#### Assigned task:
Render the text of every item below as a single numbered list, with the blank lines omitted.

#### Data:
==========

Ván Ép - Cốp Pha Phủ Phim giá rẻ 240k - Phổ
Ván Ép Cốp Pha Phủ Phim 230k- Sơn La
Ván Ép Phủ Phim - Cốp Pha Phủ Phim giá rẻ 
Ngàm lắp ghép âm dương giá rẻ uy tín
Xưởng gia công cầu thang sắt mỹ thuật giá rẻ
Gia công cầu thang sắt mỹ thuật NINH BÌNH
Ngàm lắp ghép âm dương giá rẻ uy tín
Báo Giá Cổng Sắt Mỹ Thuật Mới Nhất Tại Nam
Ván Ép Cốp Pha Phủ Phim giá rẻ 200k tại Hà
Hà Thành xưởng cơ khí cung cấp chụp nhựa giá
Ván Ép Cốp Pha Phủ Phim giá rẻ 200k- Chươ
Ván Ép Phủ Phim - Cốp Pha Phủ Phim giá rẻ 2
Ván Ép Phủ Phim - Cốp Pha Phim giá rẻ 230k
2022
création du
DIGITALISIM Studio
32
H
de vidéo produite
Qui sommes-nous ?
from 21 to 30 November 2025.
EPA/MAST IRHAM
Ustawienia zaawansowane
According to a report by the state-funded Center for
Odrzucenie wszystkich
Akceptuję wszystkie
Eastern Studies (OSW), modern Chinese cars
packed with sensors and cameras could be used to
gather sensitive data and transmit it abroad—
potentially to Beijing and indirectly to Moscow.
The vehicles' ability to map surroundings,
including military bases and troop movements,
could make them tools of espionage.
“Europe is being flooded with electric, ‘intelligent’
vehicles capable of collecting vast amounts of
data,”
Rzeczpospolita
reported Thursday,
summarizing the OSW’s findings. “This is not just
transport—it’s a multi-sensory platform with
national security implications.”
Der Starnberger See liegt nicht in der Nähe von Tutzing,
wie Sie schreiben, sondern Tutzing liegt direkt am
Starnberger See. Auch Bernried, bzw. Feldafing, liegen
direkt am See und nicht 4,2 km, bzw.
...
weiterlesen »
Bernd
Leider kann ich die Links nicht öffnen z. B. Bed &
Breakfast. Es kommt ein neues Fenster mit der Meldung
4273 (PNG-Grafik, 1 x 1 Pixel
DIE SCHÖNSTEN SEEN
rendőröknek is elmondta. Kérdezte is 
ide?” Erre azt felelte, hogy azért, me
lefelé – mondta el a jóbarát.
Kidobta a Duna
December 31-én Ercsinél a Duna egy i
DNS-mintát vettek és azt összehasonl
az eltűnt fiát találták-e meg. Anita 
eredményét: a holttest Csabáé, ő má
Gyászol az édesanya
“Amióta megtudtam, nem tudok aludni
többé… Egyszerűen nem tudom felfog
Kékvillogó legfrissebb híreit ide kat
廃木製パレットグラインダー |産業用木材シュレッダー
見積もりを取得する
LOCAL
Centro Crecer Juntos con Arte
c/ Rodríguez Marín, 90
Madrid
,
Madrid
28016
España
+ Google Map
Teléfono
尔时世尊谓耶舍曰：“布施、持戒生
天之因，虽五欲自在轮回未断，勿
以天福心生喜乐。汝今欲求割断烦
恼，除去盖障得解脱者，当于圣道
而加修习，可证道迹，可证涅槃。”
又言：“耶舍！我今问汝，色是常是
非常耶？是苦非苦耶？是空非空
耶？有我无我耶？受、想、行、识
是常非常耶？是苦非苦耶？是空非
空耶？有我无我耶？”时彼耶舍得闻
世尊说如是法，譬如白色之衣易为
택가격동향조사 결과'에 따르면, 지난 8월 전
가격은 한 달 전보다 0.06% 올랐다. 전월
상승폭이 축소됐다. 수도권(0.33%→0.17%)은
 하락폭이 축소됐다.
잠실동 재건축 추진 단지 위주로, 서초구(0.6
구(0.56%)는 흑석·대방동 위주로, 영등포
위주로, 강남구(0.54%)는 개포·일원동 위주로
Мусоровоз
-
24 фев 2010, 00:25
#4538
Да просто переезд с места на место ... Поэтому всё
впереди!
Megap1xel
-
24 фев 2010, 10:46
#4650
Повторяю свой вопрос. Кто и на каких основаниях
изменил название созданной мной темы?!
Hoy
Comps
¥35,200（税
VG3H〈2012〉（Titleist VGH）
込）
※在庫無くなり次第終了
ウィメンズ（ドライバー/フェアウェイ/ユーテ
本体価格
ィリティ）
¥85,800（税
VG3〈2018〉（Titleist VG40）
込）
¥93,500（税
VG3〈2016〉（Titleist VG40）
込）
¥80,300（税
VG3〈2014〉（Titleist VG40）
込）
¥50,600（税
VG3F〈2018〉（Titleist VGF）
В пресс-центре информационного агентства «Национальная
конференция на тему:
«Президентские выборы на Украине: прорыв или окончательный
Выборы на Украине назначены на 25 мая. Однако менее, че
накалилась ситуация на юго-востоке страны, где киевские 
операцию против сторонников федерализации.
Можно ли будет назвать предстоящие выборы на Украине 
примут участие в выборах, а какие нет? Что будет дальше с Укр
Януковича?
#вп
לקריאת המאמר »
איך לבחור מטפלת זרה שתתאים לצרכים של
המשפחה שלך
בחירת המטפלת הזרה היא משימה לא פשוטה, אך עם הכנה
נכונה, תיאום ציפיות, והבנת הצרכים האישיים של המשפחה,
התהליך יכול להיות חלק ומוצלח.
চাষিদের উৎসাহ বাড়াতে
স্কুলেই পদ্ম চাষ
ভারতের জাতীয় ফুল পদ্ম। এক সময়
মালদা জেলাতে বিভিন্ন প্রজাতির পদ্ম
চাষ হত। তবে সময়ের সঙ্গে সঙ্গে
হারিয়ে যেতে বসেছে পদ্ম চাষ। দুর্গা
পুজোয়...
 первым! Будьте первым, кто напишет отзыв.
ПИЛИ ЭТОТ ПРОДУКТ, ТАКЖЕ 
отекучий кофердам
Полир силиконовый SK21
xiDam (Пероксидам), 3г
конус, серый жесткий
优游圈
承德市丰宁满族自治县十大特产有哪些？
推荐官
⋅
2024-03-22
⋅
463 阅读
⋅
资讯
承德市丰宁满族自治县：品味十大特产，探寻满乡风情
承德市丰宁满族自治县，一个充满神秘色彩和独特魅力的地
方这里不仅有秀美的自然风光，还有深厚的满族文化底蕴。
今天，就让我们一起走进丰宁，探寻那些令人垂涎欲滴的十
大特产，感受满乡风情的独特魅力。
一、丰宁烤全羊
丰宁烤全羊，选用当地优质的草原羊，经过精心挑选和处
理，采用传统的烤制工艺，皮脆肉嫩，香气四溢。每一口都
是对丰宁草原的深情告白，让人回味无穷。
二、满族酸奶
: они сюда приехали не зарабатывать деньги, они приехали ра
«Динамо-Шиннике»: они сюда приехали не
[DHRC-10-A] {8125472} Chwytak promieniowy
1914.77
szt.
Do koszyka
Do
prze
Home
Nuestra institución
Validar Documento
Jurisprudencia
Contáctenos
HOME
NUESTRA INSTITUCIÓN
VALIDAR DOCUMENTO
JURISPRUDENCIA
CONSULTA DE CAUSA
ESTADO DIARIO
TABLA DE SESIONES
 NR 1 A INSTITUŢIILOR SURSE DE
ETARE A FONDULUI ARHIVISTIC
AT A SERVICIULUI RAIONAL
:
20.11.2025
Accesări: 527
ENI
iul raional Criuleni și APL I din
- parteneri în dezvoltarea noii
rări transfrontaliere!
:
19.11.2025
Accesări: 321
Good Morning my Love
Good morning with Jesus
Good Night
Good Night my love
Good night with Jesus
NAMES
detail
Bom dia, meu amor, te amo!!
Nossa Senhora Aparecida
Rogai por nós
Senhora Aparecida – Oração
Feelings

==========

#### Expected output:
1. Ván Ép - Cốp Pha Phủ Phim giá rẻ 240k - Phổ
2. Ván Ép Cốp Pha Phủ Phim 230k- Sơn La
3. Ván Ép Phủ Phim - Cốp Pha Phủ Phim giá rẻ 
4. Ngàm lắp ghép âm dương giá rẻ uy tín
5. Xưởng gia công cầu thang sắt mỹ thuật giá rẻ
6. Gia công cầu thang sắt mỹ thuật NINH BÌNH
7. Ngàm lắp ghép âm dương giá rẻ uy tín
8. Báo Giá Cổng Sắt Mỹ Thuật Mới Nhất Tại Nam
9. Ván Ép Cốp Pha Phủ Phim giá rẻ 200k tại Hà
10. Hà Thành xưởng cơ khí cung cấp chụp nhựa giá
11. Ván Ép Cốp Pha Phủ Phim giá rẻ 200k- Chươ
12. Ván Ép Phủ Phim - Cốp Pha Phủ Phim giá rẻ 2
13. Ván Ép Phủ Phim - Cốp Pha Phim giá rẻ 230k
14. 2022
15. création du
16. DIGITALISIM Studio
17. 32
18. H
19. de vidéo produite
20. Qui sommes-nous ?
21. from 21 to 30 November 2025.
22. EPA/MAST IRHAM
23. Ustawienia zaawansowane
24. According to a report by the state-funded Center for
25. Odrzucenie wszystkich
26. Akceptuję wszystkie
27. Eastern Studies (OSW), modern Chinese cars
28. packed with sensors and cameras could be used to
29. gather sensitive data and transmit it abroad—
30. potentially to Beijing and indirectly to Moscow.
31. The vehicles' ability to map surroundings,
32. including military bases and troop movements,
33. could make them tools of espionage.
34. “Europe is being flooded with electric, ‘intelligent’
35. vehicles capable of collecting vast amounts of
36. data,”
37. Rzeczpospolita
38. reported Thursday,
39. summarizing the OSW’s findings. “This is not just
40. transport—it’s a multi-sensory platform with
41. national security implications.”
42. Der Starnberger See liegt nicht in der Nähe von Tutzing,
43. wie Sie schreiben, sondern Tutzing liegt direkt am
44. Starnberger See. Auch Bernried, bzw. Feldafing, liegen
45. direkt am See und nicht 4,2 km, bzw.
46. ...
47. weiterlesen »
48. Bernd
49. Leider kann ich die Links nicht öffnen z. B. Bed &
50. Breakfast. Es kommt ein neues Fenster mit der Meldung
51. 4273 (PNG-Grafik, 1 x 1 Pixel
52. DIE SCHÖNSTEN SEEN
53. rendőröknek is elmondta. Kérdezte is 
54. ide?” Erre azt felelte, hogy azért, me
55. lefelé – mondta el a jóbarát.
56. Kidobta a Duna
57. December 31-én Ercsinél a Duna egy i
58. DNS-mintát vettek és azt összehasonl
59. az eltűnt fiát találták-e meg. Anita 
60. eredményét: a holttest Csabáé, ő má
61. Gyászol az édesanya
62. “Amióta megtudtam, nem tudok aludni
63. többé… Egyszerűen nem tudom felfog
64. Kékvillogó legfrissebb híreit ide kat
65. 廃木製パレットグラインダー |産業用木材シュレッダー
66. 見積もりを取得する
67. LOCAL
68. Centro Crecer Juntos con Arte
69. c/ Rodríguez Marín, 90
70. Madrid
71. ,
72. Madrid
73. 28016
74. España
75. + Google Map
76. Teléfono
77. 尔时世尊谓耶舍曰：“布施、持戒生
78. 天之因，虽五欲自在轮回未断，勿
79. 以天福心生喜乐。汝今欲求割断烦
80. 恼，除去盖障得解脱者，当于圣道
81. 而加修习，可证道迹，可证涅槃。”
82. 又言：“耶舍！我今问汝，色是常是
83. 非常耶？是苦非苦耶？是空非空
84. 耶？有我无我耶？受、想、行、识
85. 是常非常耶？是苦非苦耶？是空非
86. 空耶？有我无我耶？”时彼耶舍得闻
87. 世尊说如是法，譬如白色之衣易为
88. 택가격동향조사 결과'에 따르면, 지난 8월 전
89. 가격은 한 달 전보다 0.06% 올랐다. 전월
90. 상승폭이 축소됐다. 수도권(0.33%→0.17%)은
91.  하락폭이 축소됐다.
92. 잠실동 재건축 추진 단지 위주로, 서초구(0.6
93. 구(0.56%)는 흑석·대방동 위주로, 영등포
94. 위주로, 강남구(0.54%)는 개포·일원동 위주로
95. Мусоровоз
96. -
97. 24 фев 2010, 00:25
98. #4538
99. Да просто переезд с места на место ... Поэтому всё
100. впереди!
101. Megap1xel
102. -
103. 24 фев 2010, 10:46
104. #4650
105. Повторяю свой вопрос. Кто и на каких основаниях
106. изменил название созданной мной темы?!
107. Hoy
108. Comps
109. ¥35,200（税
110. VG3H〈2012〉（Titleist VGH）
111. 込）
112. ※在庫無くなり次第終了
113. ウィメンズ（ドライバー/フェアウェイ/ユーテ
114. 本体価格
115. ィリティ）
116. ¥85,800（税
117. VG3〈2018〉（Titleist VG40）
118. 込）
119. ¥93,500（税
120. VG3〈2016〉（Titleist VG40）
121. 込）
122. ¥80,300（税
123. VG3〈2014〉（Titleist VG40）
124. 込）
125. ¥50,600（税
126. VG3F〈2018〉（Titleist VGF）
127. В пресс-центре информационного агентства «Национальная
128. конференция на тему:
129. «Президентские выборы на Украине: прорыв или окончательный
130. Выборы на Украине назначены на 25 мая. Однако менее, че
131. накалилась ситуация на юго-востоке страны, где киевские 
132. операцию против сторонников федерализации.
133. Можно ли будет назвать предстоящие выборы на Украине 
134. примут участие в выборах, а какие нет? Что будет дальше с Укр
135. Януковича?
136. #вп
137. לקריאת המאמר »
138. איך לבחור מטפלת זרה שתתאים לצרכים של
139. המשפחה שלך
140. בחירת המטפלת הזרה היא משימה לא פשוטה, אך עם הכנה
141. נכונה, תיאום ציפיות, והבנת הצרכים האישיים של המשפחה,
142. התהליך יכול להיות חלק ומוצלח.
143. চাষিদের উৎসাহ বাড়াতে
144. স্কুলেই পদ্ম চাষ
145. ভারতের জাতীয় ফুল পদ্ম। এক সময়
146. মালদা জেলাতে বিভিন্ন প্রজাতির পদ্ম
147. চাষ হত। তবে সময়ের সঙ্গে সঙ্গে
148. হারিয়ে যেতে বসেছে পদ্ম চাষ। দুর্গা
149. পুজোয়...
150.  первым! Будьте первым, кто напишет отзыв.
151. ПИЛИ ЭТОТ ПРОДУКТ, ТАКЖЕ 
152. отекучий кофердам
153. Полир силиконовый SK21
154. xiDam (Пероксидам), 3г
155. конус, серый жесткий
156. 优游圈
157. 承德市丰宁满族自治县十大特产有哪些？
158. 推荐官
159. ⋅
160. 2024-03-22
161. ⋅
162. 463 阅读
163. ⋅
164. 资讯
165. 承德市丰宁满族自治县：品味十大特产，探寻满乡风情
166. 承德市丰宁满族自治县，一个充满神秘色彩和独特魅力的地
167. 方这里不仅有秀美的自然风光，还有深厚的满族文化底蕴。
168. 今天，就让我们一起走进丰宁，探寻那些令人垂涎欲滴的十
169. 大特产，感受满乡风情的独特魅力。
170. 一、丰宁烤全羊
171. 丰宁烤全羊，选用当地优质的草原羊，经过精心挑选和处
172. 理，采用传统的烤制工艺，皮脆肉嫩，香气四溢。每一口都
173. 是对丰宁草原的深情告白，让人回味无穷。
174. 二、满族酸奶
175. : они сюда приехали не зарабатывать деньги, они приехали ра
176. «Динамо-Шиннике»: они сюда приехали не
177. [DHRC-10-A] {8125472} Chwytak promieniowy
178. 1914.77
179. szt.
180. Do koszyka
181. Do
182. prze
183. Home
184. Nuestra institución
185. Validar Documento
186. Jurisprudencia
187. Contáctenos
188. HOME
189. NUESTRA INSTITUCIÓN
190. VALIDAR DOCUMENTO
191. JURISPRUDENCIA
192. CONSULTA DE CAUSA
193. ESTADO DIARIO
194. TABLA DE SESIONES
195.  NR 1 A INSTITUŢIILOR SURSE DE
196. ETARE A FONDULUI ARHIVISTIC
197. AT A SERVICIULUI RAIONAL
198. :
199. 20.11.2025
200. Accesări: 527
201. ENI
202. iul raional Criuleni și APL I din
203. - parteneri în dezvoltarea noii
204. rări transfrontaliere!
205. :
206. 19.11.2025
207. Accesări: 321
208. Good Morning my Love
209. Good morning with Jesus
210. Good Night
211. Good Night my love
212. Good night with Jesus
213. NAMES
214. detail
215. Bom dia, meu amor, te amo!!
216. Nossa Senhora Aparecida
217. Rogai por nós
218. Senhora Aparecida – Oração
219. Feelings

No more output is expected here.